Brad Mitchell, New Media master at Missouri State University has his work cut out for him. I could spend entire days on MySpace, YouTube, Facebook, Twitter, Blogspot, LinkedIn, Del.ic.ious, Technorati, and Google (with all it's progyny in GoogleEarth, GoogleReader, and Google searches in general). [My goodness where do you find a job like his? I hope more New Media positions are opening up and will be waiting for me when I graduate!!] Anyway, Brad's presentation of all the work he does for Missouri State was enough to fill a 12-18 hour day, every day, and it's rightfully so.
Who does Missouri State need to reach online that it's so important for a New Media specialist to be hired? High-School, College-Bound, Scholarship-seeking, future students of our Alma Mater. Alumni. Our External Partners, Stakeholders, such as Missouri State Government; Competition such as the University of Missouri System, and others. But the main event is still future students. And within the next year, Alumni will probably be a much stronger audience than they are right now in social media relations. People will get the idea soon enough.
Interestingly, I was just discussing Natalie Hinds' COM Theory paper with her before writing this blog, and she is looking at the concept of the 'Digital Divide' where online social media and our push to use it becomes more of an issue in information sharing because there are still certain socio-economic classes that don't have access to these websites we are swooning all about. Heck, in Poplar Bluff, MO alone I bet that there are people MY AGE who never get on a computer. Why do they need to spend that kind of money and time? They don't when they are farmers, factory workers and their whole lives revolve around our little community. So how do we reach those who have little to no access to online communication? What about when it's not about marketing, promotions, or public relations but its about their HEALTH? Let us not forget that the traditional ways (snail mail, posters, brochures, A PERSON ON THE OTHER END OF AN ORGANIZATION'S PHONELINE) are still necessary in order to understand, communicate and think about the diverse world in which we live.

Friday, November 14, 2008

Waiting for the other foot to drop

We all know about Podcasts -- and how people can download audio/visual 'broadcasts' of someone else's onto their personal music/video device or computer. What I want to see now is this technology be integrated with the wireless world. What I mean is, when can each person who decides to create podcasts going to get their own wireless channel, like on Sirius or XM satellite?

Another thought, I do think that Podcasts are an interesting way to communicate information, but I see it being more of an internal communication tool for the PR rep than external.
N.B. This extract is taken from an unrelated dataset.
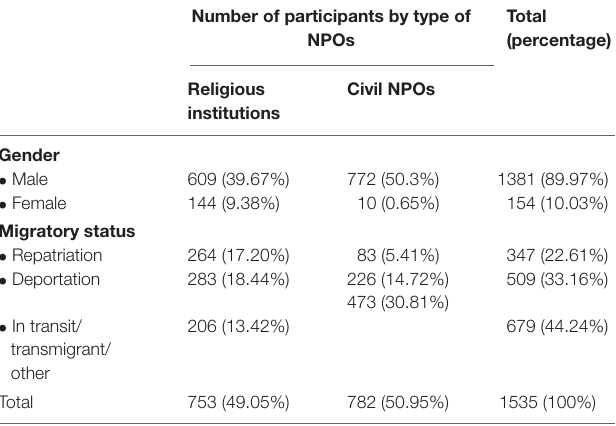
TABLE 2 | Descriptive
Meeting debreifings, conference debreifings, things that people need to catch up on about their organization, this would be a great way to transform the hum-drum newsletter from days of old into the Web 2.0 world.

Tuesday, November 11, 2008

Ethical Challenges to IMC

The problem I see with Integrated Marketing Communications is the idea that you are putting marketing communication with public relations. I don't typically view marketing as being very ethical. Maybe this is a stigma that I've received from uncredible sources, but it's been an issue for a long time now, way before we've been talking about Web 2.0 or even seriously considering the internet as a big marketing tool. It's probably all the Bill Hicks comedy specials I've watched (you really need to click on this link - but be warned- lots of swearing).

Monday, November 3, 2008

Press Releases

The handout given in class about how to write a press release online was very helpful to understand how formatting and general layouts will be better received in online media. I couldn’t help but notice that the version already had a ‘1.5’ attached to it. What this tells me is that this formatting template is merely the first of many. This formatting will be in constant flux as we as Communication and Public Relations scholars continue to conduct marketing research and shift into new paradigms. It seems that standards and norms such as this press release template will constantly change depending on what the demands of online constituents are. This could change in a few years, or tomorrow.
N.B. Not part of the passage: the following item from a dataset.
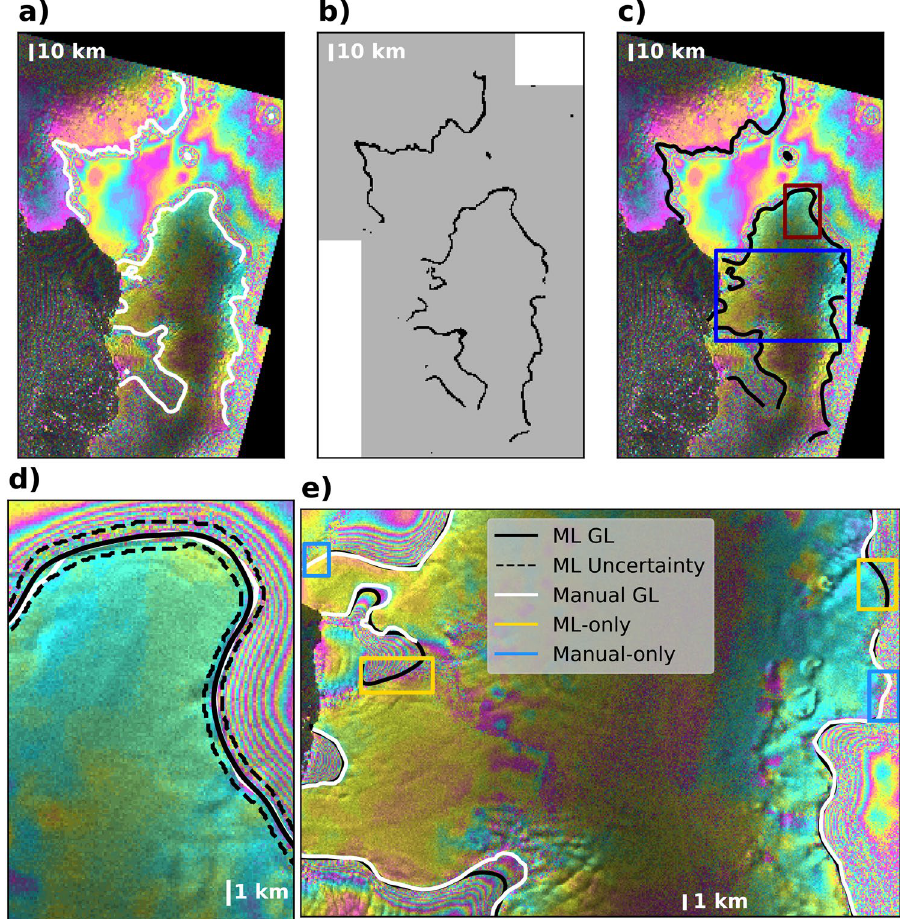
Figure 2. Different steps of the pipeline for ( a ) a sample interferogram with hand-drawn grounding line in white; ( b ) output of the neural network in raster format with a variable width that is a measure of uncertainty of the output. The gray mask in the background represents training (white) and testing (gray) sites; ( c ) Vectorized output and uncertainty contours; ( d ) zoomed-in region highlighted by the maroon box in panel ( c ) showing both manual and ML results and uncertainty bars; ( e ) Comparison of the manual and ML performances in the area outlined in blue in panel ( c ). The interferograms are obtained from Sentinel-1a/b data in 2018 13,14 , and are plotted with Python 3.7.4 17 using Rasterio version 1.0.21 18 and Matplotlib version 3.3.2 19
We now have to think of who will be viewing our press releases. It’s not just the media we are trying to connect with anymore. Any informed person can look online and view a press release (whether they know it’s a press release or not will be another story). I’m expecting that by the time I retire I will be viewing a press release format version ‘56.3’, which will deal with holograms and formatting your press release to be viewed in the windshield of your flying car and other futuristic options for you to consider when practicing PR.